Cook's Illustrated

Roast Stuffed Pork Loin Perfected

Published November 1, 2000.

We solved the three classic problems with this holiday roast: tough, dry meat; dull, flavorless stuffing; and a sloppy, pale appearance.

The Problem

Our past experiences with stuffed pork loin have been fraught with the same problems every time. First is the danger that the meat will become dry, tough, and overcooked by the time the stuffing is done. Second is a stuffing with dull flavor or poor texture. Third is a sloppy appearance and stuffing that oozes out from the ends of the roast during cooking, both the result of haphazard tying of the roast.

The Goal

A stuffed pork loin worthy of the holiday table, with moist meat and flavorful stuffing in a cohesive finished dish.

The Solution

Start with boneless pork loin roast and brine for flavor and texture. Butterfly the roast and then pound to even the thickness and increase the meat’s surface area to maximize the amount of stuffing we could use.
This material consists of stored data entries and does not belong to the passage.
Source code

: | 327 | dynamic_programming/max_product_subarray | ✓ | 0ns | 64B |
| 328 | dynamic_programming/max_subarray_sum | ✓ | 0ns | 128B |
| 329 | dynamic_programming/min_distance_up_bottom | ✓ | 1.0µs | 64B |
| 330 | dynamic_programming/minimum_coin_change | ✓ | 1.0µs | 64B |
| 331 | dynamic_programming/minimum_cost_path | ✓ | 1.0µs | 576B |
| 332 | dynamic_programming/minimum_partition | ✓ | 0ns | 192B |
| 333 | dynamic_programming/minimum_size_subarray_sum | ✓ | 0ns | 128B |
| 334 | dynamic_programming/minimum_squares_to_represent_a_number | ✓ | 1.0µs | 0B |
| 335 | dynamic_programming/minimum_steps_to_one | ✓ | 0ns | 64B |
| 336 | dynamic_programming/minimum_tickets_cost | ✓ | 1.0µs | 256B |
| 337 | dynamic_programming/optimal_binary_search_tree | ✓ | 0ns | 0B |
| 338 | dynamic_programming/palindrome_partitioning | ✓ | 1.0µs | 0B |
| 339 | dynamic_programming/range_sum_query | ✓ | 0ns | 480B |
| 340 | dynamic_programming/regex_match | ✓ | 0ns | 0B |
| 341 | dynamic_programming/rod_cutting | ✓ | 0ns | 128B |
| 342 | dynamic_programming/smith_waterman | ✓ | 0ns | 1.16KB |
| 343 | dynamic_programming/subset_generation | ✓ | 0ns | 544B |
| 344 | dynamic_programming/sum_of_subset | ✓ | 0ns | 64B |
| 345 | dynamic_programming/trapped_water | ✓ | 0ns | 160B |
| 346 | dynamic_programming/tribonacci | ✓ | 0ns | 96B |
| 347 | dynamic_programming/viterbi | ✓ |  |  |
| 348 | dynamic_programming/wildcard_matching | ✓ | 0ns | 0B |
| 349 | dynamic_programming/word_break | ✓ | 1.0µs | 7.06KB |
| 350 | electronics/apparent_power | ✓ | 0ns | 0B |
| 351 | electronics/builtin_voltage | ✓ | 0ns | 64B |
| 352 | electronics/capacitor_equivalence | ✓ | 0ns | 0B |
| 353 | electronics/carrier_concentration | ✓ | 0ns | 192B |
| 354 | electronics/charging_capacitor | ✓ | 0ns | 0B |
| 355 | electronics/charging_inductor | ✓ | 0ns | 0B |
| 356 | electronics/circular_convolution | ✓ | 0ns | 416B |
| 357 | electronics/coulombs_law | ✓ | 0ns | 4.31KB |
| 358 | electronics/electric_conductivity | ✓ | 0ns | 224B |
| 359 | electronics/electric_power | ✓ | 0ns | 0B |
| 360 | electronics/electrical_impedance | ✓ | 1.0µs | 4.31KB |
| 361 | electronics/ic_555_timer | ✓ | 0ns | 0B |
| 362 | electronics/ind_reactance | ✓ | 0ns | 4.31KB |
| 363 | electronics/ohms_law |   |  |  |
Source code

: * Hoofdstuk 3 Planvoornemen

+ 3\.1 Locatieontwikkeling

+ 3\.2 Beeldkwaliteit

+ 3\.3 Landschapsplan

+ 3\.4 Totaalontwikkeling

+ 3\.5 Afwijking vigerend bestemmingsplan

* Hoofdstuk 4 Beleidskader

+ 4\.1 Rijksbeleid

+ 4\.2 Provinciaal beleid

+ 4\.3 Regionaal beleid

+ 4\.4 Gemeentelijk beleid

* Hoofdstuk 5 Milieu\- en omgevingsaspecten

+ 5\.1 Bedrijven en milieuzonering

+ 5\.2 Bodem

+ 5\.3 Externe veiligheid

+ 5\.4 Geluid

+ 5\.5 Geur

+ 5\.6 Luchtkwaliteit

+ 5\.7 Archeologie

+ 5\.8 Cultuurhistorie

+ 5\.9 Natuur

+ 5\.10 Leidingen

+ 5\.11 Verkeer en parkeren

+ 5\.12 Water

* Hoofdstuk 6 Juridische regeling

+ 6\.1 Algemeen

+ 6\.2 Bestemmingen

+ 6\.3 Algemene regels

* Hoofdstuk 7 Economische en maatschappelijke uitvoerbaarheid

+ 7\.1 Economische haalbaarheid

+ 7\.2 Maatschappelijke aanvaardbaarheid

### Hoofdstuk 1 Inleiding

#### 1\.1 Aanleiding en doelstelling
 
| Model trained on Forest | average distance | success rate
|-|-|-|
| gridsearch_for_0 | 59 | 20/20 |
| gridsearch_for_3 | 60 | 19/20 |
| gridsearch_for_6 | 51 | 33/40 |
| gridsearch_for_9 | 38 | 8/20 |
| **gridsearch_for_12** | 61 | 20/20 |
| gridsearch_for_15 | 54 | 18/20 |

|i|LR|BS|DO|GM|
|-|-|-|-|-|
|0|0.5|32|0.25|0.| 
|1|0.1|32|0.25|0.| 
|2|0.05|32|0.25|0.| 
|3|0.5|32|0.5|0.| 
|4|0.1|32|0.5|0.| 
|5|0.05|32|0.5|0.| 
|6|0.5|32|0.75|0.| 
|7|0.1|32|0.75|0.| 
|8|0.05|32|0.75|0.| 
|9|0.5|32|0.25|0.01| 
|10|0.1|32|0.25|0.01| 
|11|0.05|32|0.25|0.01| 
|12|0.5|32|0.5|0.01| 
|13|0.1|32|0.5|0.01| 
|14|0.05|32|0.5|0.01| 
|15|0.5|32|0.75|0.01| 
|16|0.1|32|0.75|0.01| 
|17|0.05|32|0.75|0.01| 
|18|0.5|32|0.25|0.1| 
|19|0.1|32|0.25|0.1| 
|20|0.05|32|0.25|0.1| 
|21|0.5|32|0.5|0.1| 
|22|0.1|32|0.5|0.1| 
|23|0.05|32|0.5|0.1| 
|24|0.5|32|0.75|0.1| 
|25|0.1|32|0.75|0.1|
Brush the tied roast with a sweet glaze that caramelizes in the oven, adding color, flavor, and moisture. For the stuffing, use fresh bread as a base and flavor with dried fruit, nuts, and herbs, and add eggs to bind the stuffing together. Prebake the stuffing before stuffing the roast to prevent overcooking (egg stuffings must be brought to a temperature of 160 degrees, at which point the pork would be dry and overcooked).